Dr. Clemens Hong, MD, MPH Talks About LA County’s Whole Person Care Waiver Program

Dr. Clemens Hong MD, MPH Director of Whole Person Care Los Angeles
Dr. Clemens Hong MD, MPH Director of Whole Person Care Los Angeles

At Eccovia we love to highlight the great work our clients and partners are doing to provide patient-centered care in their communities. The Los Angeles County Department of Health Services is building an integrated, county-wide health system that delivers coordinated wrap-around services to approximately 80,000 of the most vulnerable and high-risk individuals living in the county. On June 30, Dr. Clemens Hong, MD, MPH, Director of Whole Person Care and Medical Director of Community Health Improvement, joined Neal Howard from Health Professional Radio to discuss their innovative program. We are pleased to provide a segment of that conversation here.


Neal Howard: We’re here to talk about this new Whole-Person Care program. What is it and why was it created?

Dr. Hong: The Whole-Person care pilot program is part of the 1115 Medicaid waiver which is a contract that the state of California signed with the Centers for Medicare and Medicaid services to provide Medicaid services here in California. Part of this was a pilot program that they put into place to take care of some of the sickest and most vulnerable residents at the county level. The funds are provided to county departments to serve a subset of the highest risk individuals that we serve in our county (individuals who are homeless). In our case in Los Angeles, the individuals may be justice involved, suffer from serious medical illness, substance use disorder or significant medical illness. This group of individuals (through the Whole-Person Care pilot) have an opportunity for additional services that many would put in the sphere of care management or care coordination services.

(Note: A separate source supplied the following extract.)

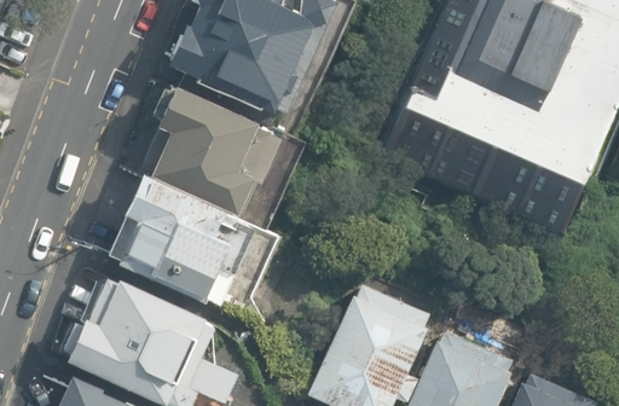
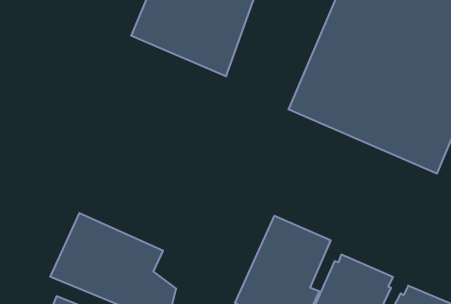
building: [144,81,283,214] -> none
building: [112,172,270,311] -> none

Neal Howard: This is an extremely non-traditional outreach with these non-traditional types of patients. Do the same privacy guidelines apply when it comes to tracking these individuals, identifying them, and getting the care to them that they need? What type of a platform can you possibly use to put all of that non-traditional information together in a useful fashion?

Dr. Hong: This is where we have really done a lot of thinking and work with a partner of ours, which is Eccovia Solutions and their ClientTrack tool. It is a platform that we are trying to put on the ground here to really solve a lot of these, I would say, dis-integration issues in the way that information and health information is shared among different teams that are out there trying to provide coordinated care for these individuals. Like you alluded to, these are not the average clients that have any handful of issues that can be addressed predominantly in one or two settings. These are individuals that often have multiple case managers working across multiple settings.

This raises the need not only for information sharing but also a place where, perhaps, something such as a care plan—which is a place where we’re actively creating different activities and action steps that we are working with a client on—can be shared in views, so that multiple case managers and individuals involved in care can see what the status of any of the given application or set of services. For instance, if we wanted to refer someone to a food program like Snap, we could follow the status of that through one platform so we don’t have multiple case managers in three settings submitting applications.

This is made possible in our system through a series of IT platforms, but one really critical piece is that front-end platform that we contracted Eccovia for. It really allows us to keep that care plan in one place and—through a portal—make that care plan accessible to others. You alluded to some of the challenges in terms of data and sharing that data; we put together a robust consent process here, working with our county council, and this process will be managed with the support of this IT platform.

Eccovia applauds the continued efforts made by the Los Angeles County Department of Health Services to improve the health and overall well being of their highest risk constituents.